Behind the scenes, Martin was apparently trying to put to rest a court investigation into his travel expenses. A judicial committee looking into the matter even notified him that it planned to take his testimony about the spending.
Before the investigation could go any further, according to Friday’s decision, Martin submitted his letter of resignation to President Obama. Because of that, the court investigators halted their inquiry and never reached a conclusion about the expenses.
He told the court he planned to pay back the travel expenses in three installments, concluding in August 2013, and hoped that would be enough to make the matter go away.

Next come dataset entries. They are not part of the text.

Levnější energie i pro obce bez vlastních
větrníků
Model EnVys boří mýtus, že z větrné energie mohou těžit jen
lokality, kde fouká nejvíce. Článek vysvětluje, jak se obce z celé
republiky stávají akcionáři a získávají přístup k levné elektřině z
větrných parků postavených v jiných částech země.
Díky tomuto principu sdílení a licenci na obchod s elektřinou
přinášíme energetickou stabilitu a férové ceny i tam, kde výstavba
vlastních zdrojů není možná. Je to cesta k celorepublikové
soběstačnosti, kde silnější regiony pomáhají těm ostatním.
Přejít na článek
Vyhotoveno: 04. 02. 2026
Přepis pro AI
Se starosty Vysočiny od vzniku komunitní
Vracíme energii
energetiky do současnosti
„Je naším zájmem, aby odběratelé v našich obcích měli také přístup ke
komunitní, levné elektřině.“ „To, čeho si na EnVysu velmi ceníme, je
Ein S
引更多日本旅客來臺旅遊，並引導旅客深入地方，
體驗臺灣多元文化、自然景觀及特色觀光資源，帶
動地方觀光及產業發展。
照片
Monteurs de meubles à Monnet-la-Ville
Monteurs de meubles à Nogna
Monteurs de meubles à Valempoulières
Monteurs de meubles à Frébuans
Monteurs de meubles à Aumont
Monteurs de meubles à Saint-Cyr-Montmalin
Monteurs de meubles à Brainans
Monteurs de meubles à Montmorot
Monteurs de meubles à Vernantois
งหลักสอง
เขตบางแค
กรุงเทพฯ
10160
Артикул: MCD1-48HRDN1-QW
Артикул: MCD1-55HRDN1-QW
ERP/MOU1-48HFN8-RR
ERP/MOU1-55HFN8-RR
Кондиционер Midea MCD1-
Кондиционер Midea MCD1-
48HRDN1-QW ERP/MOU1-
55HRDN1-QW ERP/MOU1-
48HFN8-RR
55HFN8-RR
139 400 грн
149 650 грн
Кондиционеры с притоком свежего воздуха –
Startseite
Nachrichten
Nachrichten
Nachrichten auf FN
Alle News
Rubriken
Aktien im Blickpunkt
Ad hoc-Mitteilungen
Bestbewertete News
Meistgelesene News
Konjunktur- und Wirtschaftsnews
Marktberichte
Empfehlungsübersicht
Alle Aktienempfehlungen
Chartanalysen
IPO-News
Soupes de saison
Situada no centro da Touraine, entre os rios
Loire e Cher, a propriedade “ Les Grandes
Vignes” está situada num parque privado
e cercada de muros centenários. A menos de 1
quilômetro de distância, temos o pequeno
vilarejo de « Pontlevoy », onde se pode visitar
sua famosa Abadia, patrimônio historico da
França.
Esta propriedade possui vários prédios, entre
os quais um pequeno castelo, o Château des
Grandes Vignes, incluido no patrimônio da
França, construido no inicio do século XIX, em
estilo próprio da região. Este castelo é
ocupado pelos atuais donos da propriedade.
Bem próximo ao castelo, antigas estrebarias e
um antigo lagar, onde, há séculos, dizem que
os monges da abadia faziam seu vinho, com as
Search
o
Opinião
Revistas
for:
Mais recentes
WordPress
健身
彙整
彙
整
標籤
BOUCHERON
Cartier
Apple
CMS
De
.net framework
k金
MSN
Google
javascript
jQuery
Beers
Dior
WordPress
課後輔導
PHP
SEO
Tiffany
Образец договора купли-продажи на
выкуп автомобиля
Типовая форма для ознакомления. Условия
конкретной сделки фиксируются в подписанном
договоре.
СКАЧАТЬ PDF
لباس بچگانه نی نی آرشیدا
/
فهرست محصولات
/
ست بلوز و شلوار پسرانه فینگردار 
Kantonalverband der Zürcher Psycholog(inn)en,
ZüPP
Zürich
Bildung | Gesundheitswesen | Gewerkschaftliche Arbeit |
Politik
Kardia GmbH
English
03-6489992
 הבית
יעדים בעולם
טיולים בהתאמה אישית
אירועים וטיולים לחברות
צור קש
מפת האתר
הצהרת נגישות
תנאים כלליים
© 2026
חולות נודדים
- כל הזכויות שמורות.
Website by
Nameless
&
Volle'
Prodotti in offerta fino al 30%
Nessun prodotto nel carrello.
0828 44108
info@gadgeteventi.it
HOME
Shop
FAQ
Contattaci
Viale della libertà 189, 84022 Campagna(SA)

In its decision, the panel said that Martin had paid the first two installments but had yet to make the third. His spokeswoman told TPM on Saturday that a mistake had been made and Martin was working to correct it.
"He mailed the third installment on August 16, 2013 and learned yesterday for the first time from the court that it did not receive the check," his spokeswoman wrote in an email. "He immediately stopped payment of the original check and reissued a new check to complete the reimbursement."
The panel's decision also noted Martin had blamed the travel expenses on “administrative errors” despite his plans to pay them back. Additionally, it said he disputed that a number of the expenses were inappropriate.
In its decision, the panel wrote that the court's efforts to disclose Martin’s name and refer his case to the Justice Department’s Public Integrity Section were appropriate under federal rules.
Update: This post has been updated to include comments from Martin's spokeswoman, including her description that the nearly $140,000 in repayments to the court include travel expenses beyond those that were questioned in the case.